I’m fucking proud that despite a limited brief, under your watch you’ve got improvements on the Tube, miles more buses at affordable prices, Crossrail and the London Overground, and Trafalgar Square as a clean & amenable civic plaza. Not to mention the encouragement of art & music to London’s streets

I’m not fucking proud that you got chummy with gay-hating fuckwit Yusuf al-Qaradawi

I’m not fucking proud you got yourself in that stupid row with Oliver Finegold when a simple apology and admitting you made an error would have solved it in no time at all

I’m not fucking proud you and Ian Blair are such good mates, either

I’m totally fucking proud that tonight, despite how New Labour fell to third place and 24% of the national vote, you got a bigger percentage of the first ballot vote than you did in 2004

You had your flaws, and a multiplicity of enemies, and you could have done better in acknowledging & confronting both. But your bloody-mindedness worked for you as well when in office, and over the eight years, you did a good job overall. It’s why I voted for you. And yet you still lost. But as upset as I am at the fuckwit they got to replace you, I’m still fucking proud of the job you did. And so are many of us in London.

Don’t let defeat deter you - do stick around, and please find a job where you do what you do best - be competently effective doing important shit and annoying your opponents who obsess over the inconsequential. London will be all the poorer if you don’t.


Guided by voices

April 21st, 2008

A press release rehashed as a news article on the BBC website today - “Lie detector software saves £500k” states:

Lie detector software has saved a south London council almost £500,000 it was losing through benefit fraud.

During a phone call Voice Risk Analysis (VRA) software analyses minute changes in the voices of those claiming benefits to see if they are lying.
[…]
During the pilot, almost 1,700 people were assessed, of which 377 had their benefits stopped or decreased.

For starters, VRA isn’t a lie detector - there is no such thing.
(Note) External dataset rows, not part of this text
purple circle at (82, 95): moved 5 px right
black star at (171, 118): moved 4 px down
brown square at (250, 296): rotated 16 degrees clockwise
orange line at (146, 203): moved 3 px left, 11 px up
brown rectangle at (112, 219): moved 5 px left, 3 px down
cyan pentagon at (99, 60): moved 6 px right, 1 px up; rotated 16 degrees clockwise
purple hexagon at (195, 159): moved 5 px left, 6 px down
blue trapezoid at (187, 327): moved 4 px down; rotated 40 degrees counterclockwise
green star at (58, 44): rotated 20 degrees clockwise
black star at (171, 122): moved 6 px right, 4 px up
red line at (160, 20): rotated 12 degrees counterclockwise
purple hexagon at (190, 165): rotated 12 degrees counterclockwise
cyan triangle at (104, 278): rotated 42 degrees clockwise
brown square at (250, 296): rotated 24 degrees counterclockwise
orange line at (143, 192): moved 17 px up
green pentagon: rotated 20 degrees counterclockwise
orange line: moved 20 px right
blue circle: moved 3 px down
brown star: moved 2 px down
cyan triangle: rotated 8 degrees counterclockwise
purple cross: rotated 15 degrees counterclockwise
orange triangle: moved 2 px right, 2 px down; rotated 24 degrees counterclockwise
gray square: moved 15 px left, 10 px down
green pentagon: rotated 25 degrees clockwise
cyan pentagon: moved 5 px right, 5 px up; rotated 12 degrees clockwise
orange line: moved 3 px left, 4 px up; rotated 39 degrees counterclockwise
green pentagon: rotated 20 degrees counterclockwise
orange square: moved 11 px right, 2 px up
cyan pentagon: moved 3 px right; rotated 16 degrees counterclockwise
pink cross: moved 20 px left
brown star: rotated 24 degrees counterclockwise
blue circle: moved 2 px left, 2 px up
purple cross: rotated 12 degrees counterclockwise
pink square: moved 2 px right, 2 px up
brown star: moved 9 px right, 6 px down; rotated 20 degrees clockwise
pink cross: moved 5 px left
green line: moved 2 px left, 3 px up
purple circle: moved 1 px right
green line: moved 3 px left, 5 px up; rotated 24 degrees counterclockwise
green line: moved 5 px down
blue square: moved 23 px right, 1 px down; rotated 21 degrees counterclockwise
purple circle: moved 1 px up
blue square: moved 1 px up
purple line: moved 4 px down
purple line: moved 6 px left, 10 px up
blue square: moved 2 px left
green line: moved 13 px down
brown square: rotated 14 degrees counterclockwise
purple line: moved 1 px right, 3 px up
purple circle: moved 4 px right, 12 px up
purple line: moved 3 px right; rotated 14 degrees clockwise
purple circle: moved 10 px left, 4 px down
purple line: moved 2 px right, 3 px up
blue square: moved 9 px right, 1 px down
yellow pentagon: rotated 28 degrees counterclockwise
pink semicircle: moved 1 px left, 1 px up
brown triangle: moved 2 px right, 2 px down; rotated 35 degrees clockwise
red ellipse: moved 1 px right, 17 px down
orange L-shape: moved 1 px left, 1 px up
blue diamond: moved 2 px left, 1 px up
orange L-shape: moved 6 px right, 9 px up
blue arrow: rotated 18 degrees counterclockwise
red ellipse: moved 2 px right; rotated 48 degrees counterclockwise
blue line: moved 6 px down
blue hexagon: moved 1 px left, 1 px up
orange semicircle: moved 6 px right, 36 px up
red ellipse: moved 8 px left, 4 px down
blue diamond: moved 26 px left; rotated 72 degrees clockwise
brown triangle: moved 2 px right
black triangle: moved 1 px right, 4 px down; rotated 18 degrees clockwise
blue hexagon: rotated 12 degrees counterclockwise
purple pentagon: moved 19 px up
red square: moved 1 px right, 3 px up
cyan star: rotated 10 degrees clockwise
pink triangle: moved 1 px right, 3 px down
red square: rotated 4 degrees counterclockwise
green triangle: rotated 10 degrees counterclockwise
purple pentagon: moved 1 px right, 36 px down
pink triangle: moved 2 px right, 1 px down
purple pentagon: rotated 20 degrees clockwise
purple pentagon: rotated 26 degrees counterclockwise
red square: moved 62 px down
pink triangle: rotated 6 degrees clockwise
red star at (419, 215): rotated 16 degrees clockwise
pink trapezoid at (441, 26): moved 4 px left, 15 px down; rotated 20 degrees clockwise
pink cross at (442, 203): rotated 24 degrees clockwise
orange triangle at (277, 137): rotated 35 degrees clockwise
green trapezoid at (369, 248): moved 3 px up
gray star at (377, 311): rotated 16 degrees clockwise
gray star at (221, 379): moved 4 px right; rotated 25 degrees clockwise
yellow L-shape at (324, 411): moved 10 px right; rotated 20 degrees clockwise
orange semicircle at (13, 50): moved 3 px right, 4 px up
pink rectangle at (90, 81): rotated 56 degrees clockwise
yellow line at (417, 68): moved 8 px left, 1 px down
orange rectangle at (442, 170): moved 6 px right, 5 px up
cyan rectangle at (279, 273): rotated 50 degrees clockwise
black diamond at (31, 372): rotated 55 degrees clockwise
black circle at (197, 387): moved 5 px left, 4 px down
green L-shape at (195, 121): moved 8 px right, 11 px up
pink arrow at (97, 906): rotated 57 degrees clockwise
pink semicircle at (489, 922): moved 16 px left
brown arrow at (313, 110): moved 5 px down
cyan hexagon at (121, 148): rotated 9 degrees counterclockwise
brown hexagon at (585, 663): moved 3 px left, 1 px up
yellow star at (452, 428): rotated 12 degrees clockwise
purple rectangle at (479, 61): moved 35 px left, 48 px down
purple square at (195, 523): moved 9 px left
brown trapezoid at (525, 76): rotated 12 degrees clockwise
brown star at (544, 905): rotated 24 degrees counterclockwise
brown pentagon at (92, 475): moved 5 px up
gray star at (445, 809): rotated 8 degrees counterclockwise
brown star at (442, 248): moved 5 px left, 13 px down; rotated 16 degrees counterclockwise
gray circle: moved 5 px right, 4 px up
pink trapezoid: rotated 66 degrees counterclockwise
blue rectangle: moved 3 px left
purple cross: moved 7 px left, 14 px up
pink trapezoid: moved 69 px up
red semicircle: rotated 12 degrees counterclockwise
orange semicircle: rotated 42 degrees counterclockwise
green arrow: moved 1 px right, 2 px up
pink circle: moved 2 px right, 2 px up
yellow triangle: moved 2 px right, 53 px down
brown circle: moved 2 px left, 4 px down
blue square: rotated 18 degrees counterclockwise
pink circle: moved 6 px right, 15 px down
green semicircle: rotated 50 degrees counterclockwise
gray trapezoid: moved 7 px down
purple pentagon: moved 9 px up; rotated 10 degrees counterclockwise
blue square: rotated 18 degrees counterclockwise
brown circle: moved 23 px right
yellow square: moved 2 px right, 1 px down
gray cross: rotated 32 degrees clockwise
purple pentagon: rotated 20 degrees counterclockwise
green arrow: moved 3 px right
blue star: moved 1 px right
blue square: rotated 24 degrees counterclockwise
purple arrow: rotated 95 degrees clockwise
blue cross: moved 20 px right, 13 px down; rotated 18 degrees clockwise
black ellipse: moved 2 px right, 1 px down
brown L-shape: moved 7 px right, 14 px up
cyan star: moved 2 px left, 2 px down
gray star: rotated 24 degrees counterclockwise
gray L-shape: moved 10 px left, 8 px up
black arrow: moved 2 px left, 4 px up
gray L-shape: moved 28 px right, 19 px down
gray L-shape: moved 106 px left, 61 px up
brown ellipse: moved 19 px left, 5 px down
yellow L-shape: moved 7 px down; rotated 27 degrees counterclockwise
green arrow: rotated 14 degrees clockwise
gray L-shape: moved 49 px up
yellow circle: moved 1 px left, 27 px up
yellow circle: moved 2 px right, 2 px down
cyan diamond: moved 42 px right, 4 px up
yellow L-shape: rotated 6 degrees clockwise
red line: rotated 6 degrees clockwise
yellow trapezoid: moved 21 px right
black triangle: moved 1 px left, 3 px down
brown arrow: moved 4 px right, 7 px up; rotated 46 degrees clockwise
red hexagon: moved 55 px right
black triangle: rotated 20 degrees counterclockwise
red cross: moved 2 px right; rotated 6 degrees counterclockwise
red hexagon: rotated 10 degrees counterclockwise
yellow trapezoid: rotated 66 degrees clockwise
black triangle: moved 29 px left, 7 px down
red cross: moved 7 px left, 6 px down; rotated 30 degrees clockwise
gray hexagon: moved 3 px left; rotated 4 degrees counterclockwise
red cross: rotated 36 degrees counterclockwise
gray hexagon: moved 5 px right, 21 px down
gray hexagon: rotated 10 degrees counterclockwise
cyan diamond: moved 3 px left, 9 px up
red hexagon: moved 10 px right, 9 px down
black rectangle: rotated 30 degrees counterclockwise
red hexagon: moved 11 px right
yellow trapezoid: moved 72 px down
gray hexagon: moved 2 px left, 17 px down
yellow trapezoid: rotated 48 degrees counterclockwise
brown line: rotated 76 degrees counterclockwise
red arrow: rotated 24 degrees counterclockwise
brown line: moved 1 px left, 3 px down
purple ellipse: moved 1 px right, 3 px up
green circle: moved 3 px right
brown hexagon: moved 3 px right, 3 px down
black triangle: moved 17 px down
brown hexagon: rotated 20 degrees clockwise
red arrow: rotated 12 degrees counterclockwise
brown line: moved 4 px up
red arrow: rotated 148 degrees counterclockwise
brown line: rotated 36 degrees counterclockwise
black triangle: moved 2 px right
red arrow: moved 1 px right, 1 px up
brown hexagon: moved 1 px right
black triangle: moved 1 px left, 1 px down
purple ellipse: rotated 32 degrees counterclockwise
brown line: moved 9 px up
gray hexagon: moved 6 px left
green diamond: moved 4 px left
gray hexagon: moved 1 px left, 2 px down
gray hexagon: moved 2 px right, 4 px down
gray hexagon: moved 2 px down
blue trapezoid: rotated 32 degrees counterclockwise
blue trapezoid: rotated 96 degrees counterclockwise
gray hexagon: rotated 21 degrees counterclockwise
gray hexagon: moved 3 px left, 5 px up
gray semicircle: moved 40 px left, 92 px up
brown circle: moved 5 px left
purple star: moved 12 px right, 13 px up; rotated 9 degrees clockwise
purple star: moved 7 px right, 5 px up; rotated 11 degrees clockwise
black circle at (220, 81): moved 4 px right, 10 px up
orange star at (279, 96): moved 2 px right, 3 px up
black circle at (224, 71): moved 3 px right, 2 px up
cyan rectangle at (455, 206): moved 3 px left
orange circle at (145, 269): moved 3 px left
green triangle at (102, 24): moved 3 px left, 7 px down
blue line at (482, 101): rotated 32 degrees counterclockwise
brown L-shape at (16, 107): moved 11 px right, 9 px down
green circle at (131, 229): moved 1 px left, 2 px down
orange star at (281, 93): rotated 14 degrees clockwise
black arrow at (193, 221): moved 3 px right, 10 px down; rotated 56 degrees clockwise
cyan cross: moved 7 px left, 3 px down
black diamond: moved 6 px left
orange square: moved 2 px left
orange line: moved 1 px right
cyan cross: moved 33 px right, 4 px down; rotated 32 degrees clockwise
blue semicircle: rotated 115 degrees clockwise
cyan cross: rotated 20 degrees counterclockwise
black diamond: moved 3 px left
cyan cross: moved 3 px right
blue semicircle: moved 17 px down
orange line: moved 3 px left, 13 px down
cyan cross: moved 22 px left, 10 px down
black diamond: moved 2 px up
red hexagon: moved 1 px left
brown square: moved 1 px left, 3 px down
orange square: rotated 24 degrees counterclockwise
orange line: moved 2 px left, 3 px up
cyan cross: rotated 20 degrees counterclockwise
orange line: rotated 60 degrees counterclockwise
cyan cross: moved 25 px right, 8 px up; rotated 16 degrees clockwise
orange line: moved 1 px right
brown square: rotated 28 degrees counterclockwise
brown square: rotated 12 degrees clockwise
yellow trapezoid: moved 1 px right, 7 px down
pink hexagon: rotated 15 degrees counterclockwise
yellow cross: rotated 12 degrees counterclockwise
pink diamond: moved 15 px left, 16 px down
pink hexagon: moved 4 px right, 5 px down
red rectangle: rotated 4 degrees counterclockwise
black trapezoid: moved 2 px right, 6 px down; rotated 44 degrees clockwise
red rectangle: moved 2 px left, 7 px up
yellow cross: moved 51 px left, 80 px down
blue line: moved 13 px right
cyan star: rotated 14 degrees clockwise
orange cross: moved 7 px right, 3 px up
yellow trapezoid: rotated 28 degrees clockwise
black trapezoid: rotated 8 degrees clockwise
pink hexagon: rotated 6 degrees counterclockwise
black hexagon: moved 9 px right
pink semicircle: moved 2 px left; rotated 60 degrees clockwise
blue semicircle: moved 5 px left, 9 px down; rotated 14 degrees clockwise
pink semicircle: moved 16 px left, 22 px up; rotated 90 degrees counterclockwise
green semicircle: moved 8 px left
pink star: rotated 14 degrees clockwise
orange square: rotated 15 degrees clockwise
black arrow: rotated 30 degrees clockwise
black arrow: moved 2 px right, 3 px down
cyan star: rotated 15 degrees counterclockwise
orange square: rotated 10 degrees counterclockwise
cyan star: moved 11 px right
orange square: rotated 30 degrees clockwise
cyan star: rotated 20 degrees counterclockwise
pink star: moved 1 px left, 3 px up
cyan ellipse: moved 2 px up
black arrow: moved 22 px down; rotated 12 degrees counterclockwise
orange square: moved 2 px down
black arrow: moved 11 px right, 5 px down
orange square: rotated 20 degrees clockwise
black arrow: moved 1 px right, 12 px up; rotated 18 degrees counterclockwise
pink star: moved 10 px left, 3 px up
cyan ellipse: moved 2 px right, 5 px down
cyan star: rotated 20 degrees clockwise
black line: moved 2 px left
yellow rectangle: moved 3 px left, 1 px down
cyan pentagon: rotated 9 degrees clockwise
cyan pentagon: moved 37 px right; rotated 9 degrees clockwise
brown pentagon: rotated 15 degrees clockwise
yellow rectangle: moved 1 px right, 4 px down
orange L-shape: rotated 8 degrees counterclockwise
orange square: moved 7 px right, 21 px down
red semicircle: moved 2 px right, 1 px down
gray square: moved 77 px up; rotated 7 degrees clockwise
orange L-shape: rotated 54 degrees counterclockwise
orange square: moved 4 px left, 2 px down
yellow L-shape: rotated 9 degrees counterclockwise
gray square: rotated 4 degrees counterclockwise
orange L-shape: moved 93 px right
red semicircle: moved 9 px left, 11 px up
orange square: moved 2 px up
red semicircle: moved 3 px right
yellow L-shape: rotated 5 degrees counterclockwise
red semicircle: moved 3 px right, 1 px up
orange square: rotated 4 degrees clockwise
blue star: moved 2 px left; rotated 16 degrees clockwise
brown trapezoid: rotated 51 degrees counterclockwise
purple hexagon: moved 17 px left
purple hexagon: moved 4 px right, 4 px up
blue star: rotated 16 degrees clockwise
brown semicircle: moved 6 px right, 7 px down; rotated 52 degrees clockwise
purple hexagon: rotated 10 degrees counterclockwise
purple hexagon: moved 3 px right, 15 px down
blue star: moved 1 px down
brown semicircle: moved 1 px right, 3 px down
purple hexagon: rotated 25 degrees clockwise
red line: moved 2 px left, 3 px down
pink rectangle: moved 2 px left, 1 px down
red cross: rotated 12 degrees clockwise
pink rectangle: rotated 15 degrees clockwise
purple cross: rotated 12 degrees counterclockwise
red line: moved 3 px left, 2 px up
Even the polygraph isn’t really a lie detector, and in any case evidence from either machine cannot be used in court. The success rate of VRA itself is not particularly encouraging:

What we see here is that 198 true statements were coreectly determined to be true but 118 true statements were incorrectly determined to be false. We also see that 127 false statements were correctly determined to be false but 73 false statements were incorrectly determined to be true. In short, 37.3 per cent of the true statements were adjudged to be false and 36.5 per cent of the false statements were adjudged to be true.

While a strong case can be made for using them as one of many tools in an assessment process, with due care and attention taken as regards their fallibility and the risks involved, there’s nothing to suggest this is the case here, particularly given how the council is trumpeting it. Processing 1,700 cases in five months (17 or so per working day) is pretty swift work, to boot.

This is further exacerbated by the numbers - the false positive and false negative rates are similar, but assuming the vast majority of claims are genuine, then there are going to be more genuine claimants are going to be denied benefits they deserve, than bogus ones who get away scot-free.

The only remaining thing in their favour is they can be a deterrent - albeit a fairly expensive one - and that their ongoing usefulness as a deterrent depends on how they are used. Used carefully and judiciously these are a good idea; used as a quick fix to plough through thousands of claims and they quickly become ineffective and even oppressive.